Building an Anti-Peeking Culture
The peeking problem is ultimately a cultural and process issue, not just a statistical one.
- Educate the team. Most people peek because they do not understand the consequences. A thirty-minute training session on why early stopping inflates false positives can change behavior permanently.
- Separate monitoring from evaluation. Make it clear that checking for bugs and checking for winners are different activities.
- Celebrate well-run tests, not just wins. If the culture only rewards positive results, people will find ways to manufacture them — including early stopping.
- Track the replication rate. After shipping variants, measure whether the observed lift materializes. When teams see that early-stopped tests underperform, the lesson sticks.
FAQ
How many times can I safely check results?
With standard frequentist methods, the answer is once — at the planned endpoint.

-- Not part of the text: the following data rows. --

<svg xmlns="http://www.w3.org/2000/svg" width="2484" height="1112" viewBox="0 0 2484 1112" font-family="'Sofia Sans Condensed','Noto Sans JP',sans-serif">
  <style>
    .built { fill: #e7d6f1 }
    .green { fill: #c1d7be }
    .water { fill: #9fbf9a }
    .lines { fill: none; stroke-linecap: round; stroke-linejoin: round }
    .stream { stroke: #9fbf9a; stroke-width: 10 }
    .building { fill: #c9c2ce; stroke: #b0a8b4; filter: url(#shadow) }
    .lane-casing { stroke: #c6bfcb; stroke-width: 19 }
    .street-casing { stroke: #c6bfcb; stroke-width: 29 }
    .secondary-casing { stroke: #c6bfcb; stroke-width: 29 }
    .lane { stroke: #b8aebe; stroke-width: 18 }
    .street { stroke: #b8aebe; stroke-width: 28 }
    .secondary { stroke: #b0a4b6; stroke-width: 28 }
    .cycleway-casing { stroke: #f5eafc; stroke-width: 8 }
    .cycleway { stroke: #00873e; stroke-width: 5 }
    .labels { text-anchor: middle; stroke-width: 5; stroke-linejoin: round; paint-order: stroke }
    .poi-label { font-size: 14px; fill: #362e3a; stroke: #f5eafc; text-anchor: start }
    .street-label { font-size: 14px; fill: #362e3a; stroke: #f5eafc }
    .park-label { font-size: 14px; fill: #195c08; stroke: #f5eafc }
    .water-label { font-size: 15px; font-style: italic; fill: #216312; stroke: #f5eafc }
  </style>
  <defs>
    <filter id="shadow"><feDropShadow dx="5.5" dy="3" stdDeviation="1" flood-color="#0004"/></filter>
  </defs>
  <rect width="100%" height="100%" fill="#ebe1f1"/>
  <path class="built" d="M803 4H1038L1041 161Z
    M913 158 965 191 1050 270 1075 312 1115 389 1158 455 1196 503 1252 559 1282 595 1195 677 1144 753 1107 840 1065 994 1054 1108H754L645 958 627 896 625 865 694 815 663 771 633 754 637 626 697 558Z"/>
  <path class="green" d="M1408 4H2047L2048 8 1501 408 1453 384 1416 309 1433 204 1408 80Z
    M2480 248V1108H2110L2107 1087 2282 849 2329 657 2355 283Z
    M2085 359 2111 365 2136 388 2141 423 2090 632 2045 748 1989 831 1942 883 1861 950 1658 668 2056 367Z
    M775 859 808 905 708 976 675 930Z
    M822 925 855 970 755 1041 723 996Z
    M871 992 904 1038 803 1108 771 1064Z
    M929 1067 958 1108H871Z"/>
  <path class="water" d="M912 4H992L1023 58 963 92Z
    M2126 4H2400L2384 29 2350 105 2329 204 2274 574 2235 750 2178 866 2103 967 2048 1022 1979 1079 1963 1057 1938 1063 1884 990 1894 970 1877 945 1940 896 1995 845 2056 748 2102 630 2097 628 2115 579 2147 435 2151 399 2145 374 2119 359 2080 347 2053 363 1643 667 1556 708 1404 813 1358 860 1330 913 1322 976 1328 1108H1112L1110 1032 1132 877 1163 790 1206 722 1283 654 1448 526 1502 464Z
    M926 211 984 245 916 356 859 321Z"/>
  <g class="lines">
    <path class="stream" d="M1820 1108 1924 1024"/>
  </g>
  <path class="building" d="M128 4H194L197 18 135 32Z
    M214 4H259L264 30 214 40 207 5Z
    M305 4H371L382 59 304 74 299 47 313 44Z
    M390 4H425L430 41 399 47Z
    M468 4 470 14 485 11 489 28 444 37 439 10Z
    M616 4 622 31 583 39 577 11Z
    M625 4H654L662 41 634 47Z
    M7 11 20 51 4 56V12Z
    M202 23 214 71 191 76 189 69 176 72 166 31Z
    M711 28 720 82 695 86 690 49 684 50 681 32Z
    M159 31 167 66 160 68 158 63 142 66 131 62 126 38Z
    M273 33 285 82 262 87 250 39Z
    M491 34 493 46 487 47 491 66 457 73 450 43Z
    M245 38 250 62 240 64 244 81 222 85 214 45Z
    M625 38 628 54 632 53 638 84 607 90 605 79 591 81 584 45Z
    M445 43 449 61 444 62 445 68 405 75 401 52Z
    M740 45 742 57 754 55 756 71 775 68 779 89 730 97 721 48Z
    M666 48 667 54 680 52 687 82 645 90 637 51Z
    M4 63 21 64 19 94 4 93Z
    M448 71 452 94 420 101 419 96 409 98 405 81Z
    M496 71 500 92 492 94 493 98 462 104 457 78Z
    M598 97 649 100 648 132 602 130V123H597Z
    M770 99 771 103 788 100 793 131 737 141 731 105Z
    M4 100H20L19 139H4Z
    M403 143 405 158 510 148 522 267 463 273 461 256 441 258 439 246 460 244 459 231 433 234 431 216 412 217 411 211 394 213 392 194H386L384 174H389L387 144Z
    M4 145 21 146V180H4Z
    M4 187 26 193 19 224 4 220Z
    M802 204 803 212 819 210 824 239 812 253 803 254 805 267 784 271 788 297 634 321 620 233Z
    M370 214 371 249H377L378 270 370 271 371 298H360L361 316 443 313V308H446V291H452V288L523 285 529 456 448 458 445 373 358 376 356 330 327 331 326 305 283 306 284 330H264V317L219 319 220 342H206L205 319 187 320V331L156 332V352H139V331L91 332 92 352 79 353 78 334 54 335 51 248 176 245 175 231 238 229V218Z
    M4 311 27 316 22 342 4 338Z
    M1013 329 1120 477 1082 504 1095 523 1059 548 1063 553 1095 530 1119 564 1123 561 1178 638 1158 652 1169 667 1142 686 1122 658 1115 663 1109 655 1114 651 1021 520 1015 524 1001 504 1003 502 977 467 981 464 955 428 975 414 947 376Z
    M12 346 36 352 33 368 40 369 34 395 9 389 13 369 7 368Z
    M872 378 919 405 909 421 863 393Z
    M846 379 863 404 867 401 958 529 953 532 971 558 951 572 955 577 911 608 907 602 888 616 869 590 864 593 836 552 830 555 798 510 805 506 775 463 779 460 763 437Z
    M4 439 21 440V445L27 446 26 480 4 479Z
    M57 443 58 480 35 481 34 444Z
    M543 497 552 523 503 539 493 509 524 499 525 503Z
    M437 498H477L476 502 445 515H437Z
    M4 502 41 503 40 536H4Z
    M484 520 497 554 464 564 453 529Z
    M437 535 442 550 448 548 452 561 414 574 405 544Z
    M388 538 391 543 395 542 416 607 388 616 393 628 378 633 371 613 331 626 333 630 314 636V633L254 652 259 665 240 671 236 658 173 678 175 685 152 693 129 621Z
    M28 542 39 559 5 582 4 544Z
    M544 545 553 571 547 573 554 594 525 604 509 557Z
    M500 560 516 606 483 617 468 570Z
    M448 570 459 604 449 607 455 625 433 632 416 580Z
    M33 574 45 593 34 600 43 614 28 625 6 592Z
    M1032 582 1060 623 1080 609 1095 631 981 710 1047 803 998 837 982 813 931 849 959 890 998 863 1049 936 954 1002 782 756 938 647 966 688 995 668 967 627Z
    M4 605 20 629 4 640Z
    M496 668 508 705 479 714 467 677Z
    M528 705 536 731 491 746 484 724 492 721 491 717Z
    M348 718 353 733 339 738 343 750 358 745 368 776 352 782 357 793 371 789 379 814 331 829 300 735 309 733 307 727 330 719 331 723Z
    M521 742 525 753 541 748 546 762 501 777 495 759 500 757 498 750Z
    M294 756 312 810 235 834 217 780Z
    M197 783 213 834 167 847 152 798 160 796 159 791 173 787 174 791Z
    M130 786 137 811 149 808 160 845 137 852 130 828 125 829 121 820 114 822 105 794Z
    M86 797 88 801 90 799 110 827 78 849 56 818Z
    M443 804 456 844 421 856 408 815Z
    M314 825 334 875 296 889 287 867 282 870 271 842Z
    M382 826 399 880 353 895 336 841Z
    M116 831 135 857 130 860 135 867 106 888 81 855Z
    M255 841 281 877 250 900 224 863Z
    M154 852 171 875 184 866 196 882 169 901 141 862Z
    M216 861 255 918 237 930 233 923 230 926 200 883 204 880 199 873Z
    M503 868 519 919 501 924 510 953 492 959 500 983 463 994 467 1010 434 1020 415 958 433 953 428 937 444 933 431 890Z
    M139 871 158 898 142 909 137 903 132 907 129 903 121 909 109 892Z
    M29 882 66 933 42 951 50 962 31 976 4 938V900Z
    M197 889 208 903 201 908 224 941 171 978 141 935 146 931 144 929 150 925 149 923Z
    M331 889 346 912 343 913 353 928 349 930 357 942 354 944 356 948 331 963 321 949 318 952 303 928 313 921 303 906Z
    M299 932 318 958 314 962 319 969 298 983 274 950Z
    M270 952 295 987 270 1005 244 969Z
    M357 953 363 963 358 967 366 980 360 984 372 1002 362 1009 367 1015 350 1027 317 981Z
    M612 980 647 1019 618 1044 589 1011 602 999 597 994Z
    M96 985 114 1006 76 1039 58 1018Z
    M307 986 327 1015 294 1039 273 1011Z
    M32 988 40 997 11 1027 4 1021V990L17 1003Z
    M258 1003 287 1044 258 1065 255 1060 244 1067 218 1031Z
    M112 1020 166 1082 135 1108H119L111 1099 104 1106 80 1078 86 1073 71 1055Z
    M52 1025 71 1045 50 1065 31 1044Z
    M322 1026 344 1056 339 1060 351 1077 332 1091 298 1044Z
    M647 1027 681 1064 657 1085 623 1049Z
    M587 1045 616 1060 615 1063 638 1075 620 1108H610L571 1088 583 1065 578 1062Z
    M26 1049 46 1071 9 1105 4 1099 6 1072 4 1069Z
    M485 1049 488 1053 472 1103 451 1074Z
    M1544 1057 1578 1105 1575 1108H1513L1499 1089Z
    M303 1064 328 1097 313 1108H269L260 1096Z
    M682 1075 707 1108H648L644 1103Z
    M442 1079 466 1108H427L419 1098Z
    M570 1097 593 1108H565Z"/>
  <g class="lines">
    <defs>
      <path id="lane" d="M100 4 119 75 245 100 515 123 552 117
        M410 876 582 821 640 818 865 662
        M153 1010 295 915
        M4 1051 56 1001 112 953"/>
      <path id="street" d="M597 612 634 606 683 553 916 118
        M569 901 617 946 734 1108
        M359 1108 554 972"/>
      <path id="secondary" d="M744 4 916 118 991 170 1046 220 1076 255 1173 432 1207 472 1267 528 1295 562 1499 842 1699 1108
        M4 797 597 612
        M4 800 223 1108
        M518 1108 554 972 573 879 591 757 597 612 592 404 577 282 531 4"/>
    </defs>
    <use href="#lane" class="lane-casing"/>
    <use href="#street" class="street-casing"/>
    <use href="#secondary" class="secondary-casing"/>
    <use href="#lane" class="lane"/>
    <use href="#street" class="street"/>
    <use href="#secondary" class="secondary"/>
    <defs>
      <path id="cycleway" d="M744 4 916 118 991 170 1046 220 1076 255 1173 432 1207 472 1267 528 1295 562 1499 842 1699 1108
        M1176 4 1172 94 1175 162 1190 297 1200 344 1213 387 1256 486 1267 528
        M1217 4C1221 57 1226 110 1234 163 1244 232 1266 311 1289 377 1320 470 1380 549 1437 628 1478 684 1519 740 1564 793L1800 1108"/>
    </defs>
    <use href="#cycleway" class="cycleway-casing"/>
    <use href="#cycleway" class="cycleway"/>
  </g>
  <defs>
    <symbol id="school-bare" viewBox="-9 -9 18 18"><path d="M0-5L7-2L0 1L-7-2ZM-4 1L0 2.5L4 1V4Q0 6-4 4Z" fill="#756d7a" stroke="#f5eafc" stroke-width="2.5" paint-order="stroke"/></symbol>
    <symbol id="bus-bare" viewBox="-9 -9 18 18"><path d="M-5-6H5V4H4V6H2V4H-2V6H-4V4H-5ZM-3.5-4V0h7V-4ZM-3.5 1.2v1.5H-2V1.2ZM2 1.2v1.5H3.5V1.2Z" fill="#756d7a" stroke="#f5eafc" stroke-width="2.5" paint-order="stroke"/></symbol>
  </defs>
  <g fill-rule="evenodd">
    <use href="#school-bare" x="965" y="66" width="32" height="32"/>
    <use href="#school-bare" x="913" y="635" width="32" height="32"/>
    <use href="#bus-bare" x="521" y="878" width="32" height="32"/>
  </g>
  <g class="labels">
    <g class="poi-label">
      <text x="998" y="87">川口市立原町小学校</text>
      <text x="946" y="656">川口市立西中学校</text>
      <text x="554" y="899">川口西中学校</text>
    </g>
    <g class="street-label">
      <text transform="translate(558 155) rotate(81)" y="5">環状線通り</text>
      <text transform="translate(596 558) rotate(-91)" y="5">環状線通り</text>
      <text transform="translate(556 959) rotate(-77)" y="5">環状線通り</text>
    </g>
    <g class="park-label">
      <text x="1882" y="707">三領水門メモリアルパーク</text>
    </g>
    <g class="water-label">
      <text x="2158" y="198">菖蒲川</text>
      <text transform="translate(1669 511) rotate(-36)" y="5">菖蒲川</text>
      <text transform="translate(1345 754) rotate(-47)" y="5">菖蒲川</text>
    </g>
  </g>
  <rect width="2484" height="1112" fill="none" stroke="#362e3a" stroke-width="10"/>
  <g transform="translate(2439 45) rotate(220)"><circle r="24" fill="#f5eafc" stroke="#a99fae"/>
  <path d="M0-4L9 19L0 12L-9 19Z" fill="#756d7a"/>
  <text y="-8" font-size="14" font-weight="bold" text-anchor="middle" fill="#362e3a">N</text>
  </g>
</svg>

With sequential testing methods, you can check as often as you like, but the thresholds are adjusted to maintain validity.
Does peeking matter if I use Bayesian methods?
Bayesian posteriors are valid at any time, so continuous monitoring does not inflate the posterior probability in the same way. However, stopping rules still affect the expected properties of the decisions you make. Bayesian methods handle peeking more gracefully but are not entirely immune to selection effects.
How much does peeking actually inflate the false positive rate?
It depends on how often you check and when you stop. With daily checks on a standard multi-week test, the actual false positive rate can be multiple times the nominal level. The inflation increases with the number of checks.
Should I rerun a test if I suspect we peeked?
If the decision was made based on an early significant result, the estimate is likely inflated. If the decision matters, rerunning with a proper sequential design is worth the traffic investment.